Самообладание наконец вернулось ко мне. Я взяла ее за руку и сказала:
– Что ж, он сам так решил, Мэй-Анна, и теперь это дело прошлое.
– Нет, не прошлое, – прошептала Мэй-Анна. – Справа на столике лежит пакет – это для тебя, там все написано подробно, я написала собственной рукой и заверила это письмо у нотариуса. Я прошу тебя передать его в газеты – ради Бастера. Пора вернуть ему доброе имя. Пожалуйста, Эффа Коммандер, помоги мне вернуть ему доброе имя.
Слезы покатились по ее лицу, на этот раз, вероятно, искренние. Я почувствовала слабое пожатие ее руки, пожала в ответ ее руку, и в это время подумала, что Мэй-Анна Ковакс совершила в своей жизни роковую ошибку, но у нее нашлось мужество это признать.
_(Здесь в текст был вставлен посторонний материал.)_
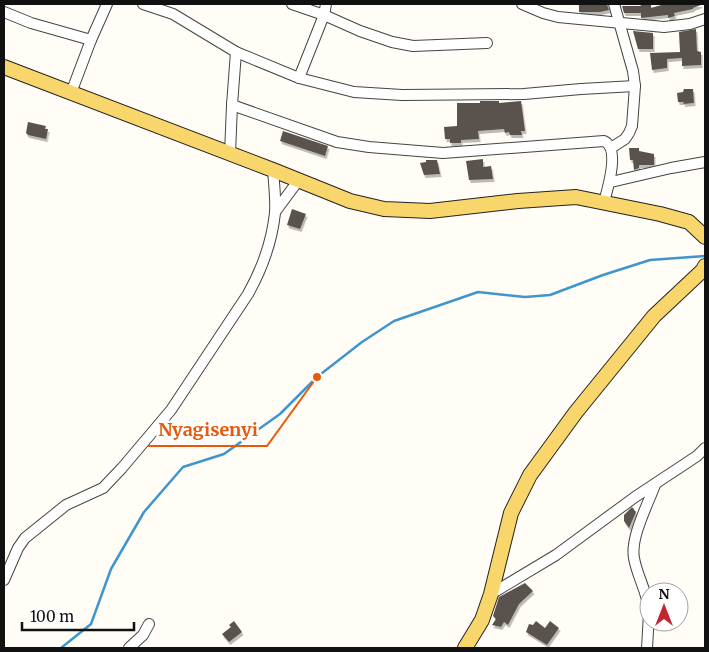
<svg xmlns="http://www.w3.org/2000/svg" width="709" height="652" font-family="Merriweather,serif">
	<defs>
		<filter id="shadow"><feDropShadow dx="1.5" dy="3" stdDeviation="0" flood-color="#0004"/></filter>
	</defs>
	<rect width="100%" height="100%" fill="#fffdf5"/>
	<g fill="none" stroke-linecap="round" stroke-linejoin="round">
		<!-- stream -->
		<polyline stroke="#3f96cf" stroke-width="2.5" points="61,648 91,624 111,569 144,512 183,467 224,454 280,414 317,377 362,342 394,321 478,292 525,297 550,295 603,275 650,260 705,256"/>
	</g>
	<!-- building -->
	<g fill="#5a524d" filter="url(#shadow)">
		<polygon points="579,4 607,4 609,10 600,12 579,12"/>
		<polygon points="640,4 651,4 651,8 665,4 700,4 701,5 693,8 693,9 674,13 675,16 668,18 668,15 641,18 641,13 624,13 622,6 641,6"/>
		<polygon points="696,29 697,51 701,52 701,65 682,66 682,58 667,59 667,68 652,70 650,53 680,52 679,32"/>
		<polygon points="633,31 653,33 653,49 638,49"/>
		<polygon points="684,89 693,89 694,103 683,104 684,102 678,102 677,93 683,92"/>
		<polygon points="480,101 499,101 499,103 521,101 525,131 521,131 522,135 510,135 509,132 505,133 504,129 478,131 479,139 461,140 461,143 450,143 450,139 445,139 444,127 457,126 457,103 480,103"/>
		<polygon points="28,122 46,126 45,129 48,129 46,139 28,135 26,133"/>
		<polygon points="283,131 328,146 325,156 280,141"/>
		<polygon points="629,148 639,148 639,151 654,154 654,165 639,165 639,168 634,170 633,160 630,160"/>
		<polygon points="483,159 483,167 491,166 493,179 469,180 466,161"/>
		<polygon points="426,160 437,160 440,174 424,175 420,163 426,162"/>
		<polygon points="292,209 306,214 300,229 287,225"/>
		<polygon points="632,507 636,512 629,528 624,521 624,515"/>
		<polygon points="525,583 533,591 519,604 508,625 504,622 501,627 492,625 496,619 493,616 499,597"/>
		<polygon points="234,621 242,632 229,642 222,634 231,627 229,625"/>
		<polygon points="536,621 545,628 550,621 559,628 547,645 526,632 529,624 533,625"/>
	</g>
	<g fill="none" stroke-linecap="round" stroke-linejoin="round">
		<defs>
			<g id="minor">
				<polyline points="143,4 173,14 236,52 299,78 354,92 402,95 524,94 581,89 635,86"/>
				<polyline points="292,4 324,15 360,31 392,42 413,46 487,43"/>
				<polyline points="522,4 543,13 558,17 664,27 690,24 705,19"/>
				<polyline points="4,12 31,23 91,40"/>
				<polyline points="299,78 324,15 326,4"/>
				<polyline points="71,93 91,40 107,4"/>
				<path d="M232 105 337 142 369 147 443 153 604 141C620 148 608 188 604 202"/>
				<polyline points="611,148 625,139 629,133 632,126 635,86 633,71 614,4"/>
				<polyline points="230,154 232,105 236,52"/>
				<polyline points="611,182 671,168 705,162"/>
				<polyline points="275,212 298,181"/>
				<path d="M4 580 18 548 25 538 66 505 103 488 122 468 171 410 248 294C262 269 272 241 275 213 276 199 274 184 273 170"/>
				<polyline points="491,594 556,555 635,497 697,456 705,448"/>
				<path d="M649 610C647 591 637 576 634 558 630 538 648 504 655 485"/>
				<polyline points="129,648 143,635 149,624"/>
				<polyline points="647,648 649,613"/>
			</g>
			<g id="major">
				<polyline points="4,67 273,170 350,201 384,209 430,211 518,201 576,197 660,214 689,222 705,237"/>
				<polyline points="465,648 482,620 491,594 511,513 530,475 576,412 654,316 703,270 705,266"/>
			</g>
		</defs>
		<!-- minor casing -->
		<use href="#minor" stroke="#444" stroke-width="12"/>
		<!-- major casing -->
		<use href="#major" stroke="#222" stroke-width="16"/>
		<!-- minor -->
		<use href="#minor" stroke="#fff" stroke-width="10"/>
		<!-- major -->
		<use href="#major" stroke="#f9d66b" stroke-width="14"/>
	</g>
	<!-- callouts -->
	<path fill="none" stroke="#e8590c" stroke-width="2" d="M317 377L267 446H148"/>
	<circle fill="#e8590c" stroke="#fff" stroke-width="2" cx="317" cy="377" r="5"/>
	<g font-size="18" text-anchor="middle" font-weight="bold" fill="#e8590c" stroke="#fff" stroke-width="5" stroke-linejoin="round" paint-order="stroke">
		<text x="208" y="436">Nyagisenyi</text>
	</g>
	<!-- border -->
	<rect width="709" height="652" fill="none" stroke="#111111" stroke-width="10"/>
	<!-- north arrow -->
	<g transform="translate(664 607)"><circle r="24" fill="#ffffff" stroke="#a0a0a0"/>
	<path d="M0-4L9 19L0 12L-9 19Z" fill="#c4262e"/>
	<text y="-8" font-size="14" font-weight="bold" text-anchor="middle" fill="#111111">N</text>
	</g>
	<!-- scale -->
	<path d="M22 622v8h112v-8" fill="none" stroke="#111111" stroke-width="2.5"/>
	<text x="30" y="622" font-size="15" fill="#111111" stroke="#ffffff" stroke-width="4" paint-order="stroke">100 m</text>
</svg>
Она, страдая, ждала нас и решилась, пусть и в последние минуты жизни, разрушить легенду о Марион Стрит ради того, чтобы восстановить справедливость.
– Ты хороший человек, Мэй-Анна, – сказала я. – Я сделаю все, как ты хочешь.
Мэй-Анна закрыла глаза и содрогнулась от острой боли, пронзившей ее, и сделала слабый знак рукой в сторону доктора, что означало просьбу поскорей сделать инъекцию обезболивающего. Через несколько минут после укола она заснула.
Эдди Баум подошел к ее постели и поцеловал ее в щеку, а потом покинул комнату. Мы с Виппи Берд встали и сняли наши пальто.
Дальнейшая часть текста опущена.